UN report damns failings during Sri Lankan civil war climax
An internal United Nations report has strongly criticised its own officials for failing to protect civilians during the last days of the decades-long civil war in Sri Lanka, saying it could have done much more to save lives.
More than 30,000 civilians died during fighting between militant Tamil separatists from the Liberation Tigers of Tamil Eelam (LTTE) and the country’s armed forces in battles that culminated in the total defeat of the LTTE in May 2009.
The Sri Lankan military has been held responsible for most of those deaths by many observers and is accused of indiscriminately shelling areas where a small number of fighters were mixed with huge crowds of refugees. Authorities deny the charge.
The report, leaked to the BBC, is due to be presented to the UN secretary general, Ban Ki-moon, on Wednesday in New York. It paints the organisation’s Sri Lanka operation as crippled by a lack of experience and susceptible to government intimidation.
The UN should "be able to meet a much higher standard in fulfilling its protection and humanitarian responsibilities", it says.
According to the BBC, the report says that "many senior UN staff did not perceive the prevention of killing of civilians as their responsibility … and agency and department heads at UN [headquarters] were not instructing them otherwise". There was, it is claimed, "a sustained and institutionalised reluctance" among UN personnel in Sri Lanka "to stand up for the rights of people they were mandated to assist".
Former UN officials serving in the Sri Lanka at the time say they were forced to make difficult decisions under great pressure. The report, the work of a panel led by the former UN official Charles Petrie, details how the organisation failed to publicise authoritative data about the human toll of the fighting as casualties mounted. It criticises an earlier decision to withdraw UN staff from zones where much of the killing later took place because the Sri Lankan government said their safety could no longer be guaranteed.
The Sri Lankan government, dominated by nationalist politicians from the Sinhalese majority, was determined that international public opinion would not prevent it eradicating the LTTE in a final, brutal campaign that would end the 25-year-old civil war in the island nation.
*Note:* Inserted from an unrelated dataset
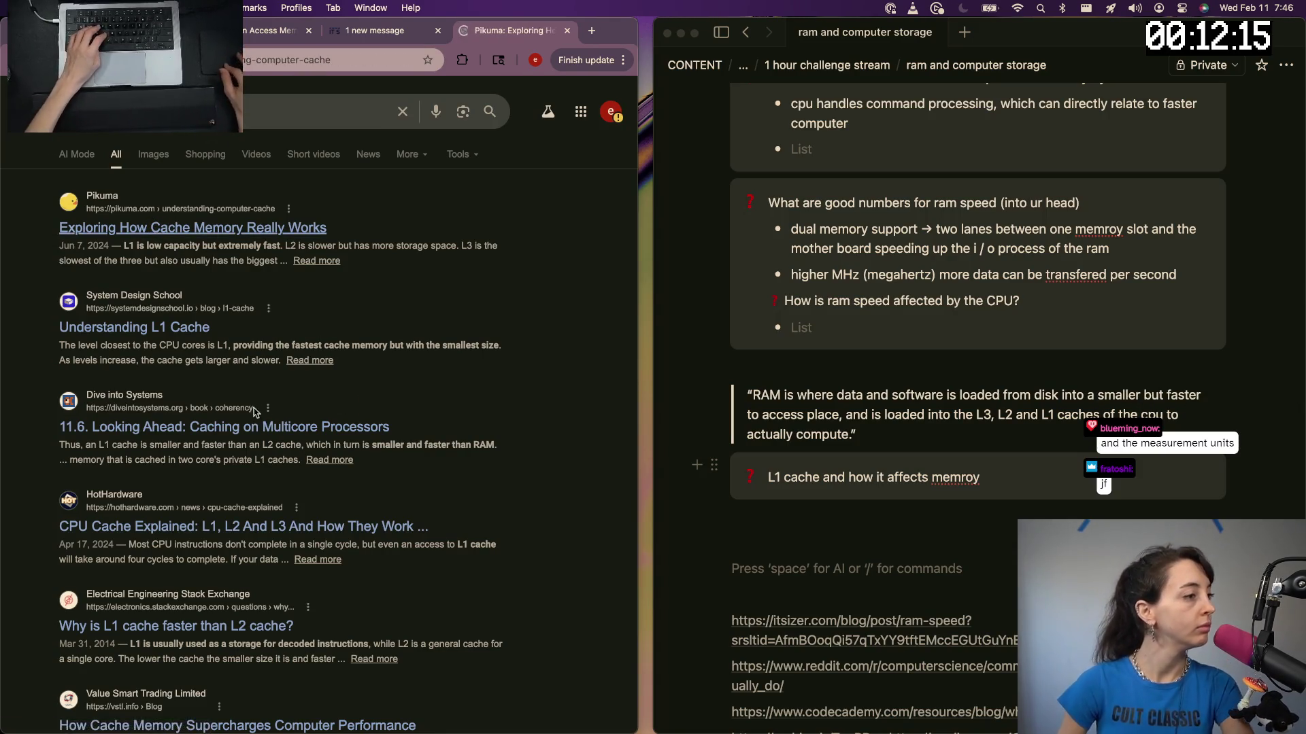
scroll(183, 242, down, 5)
scroll(183, 241, down, 3)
The Tamil Tigers were responsible for numerous human rights abuses in the zones they controlled in the northern part of the country, including forced conscription of teenagers for their military. They also pioneered the tactic of suicide bombing.
The Sri Lankan government successfully prevented independent witnesses such as diplomats, reporters and representatives of NGOs from reaching the combat zones during the last months of the war.
A UN spokesman said the organisation would comment when the report was published in the coming days. There was no immediate statement from Sri Lankan authorities in response to the leak.
Though Sri Lanka’s GDP rose by around 8% during 2011 and tourism is set to bring in more than $1bn this year, the popularity that President Mahinda Rajapaksa, who took power in 2005, won among the Sinhalese majority after the victory over the Tamil Tigers has faded.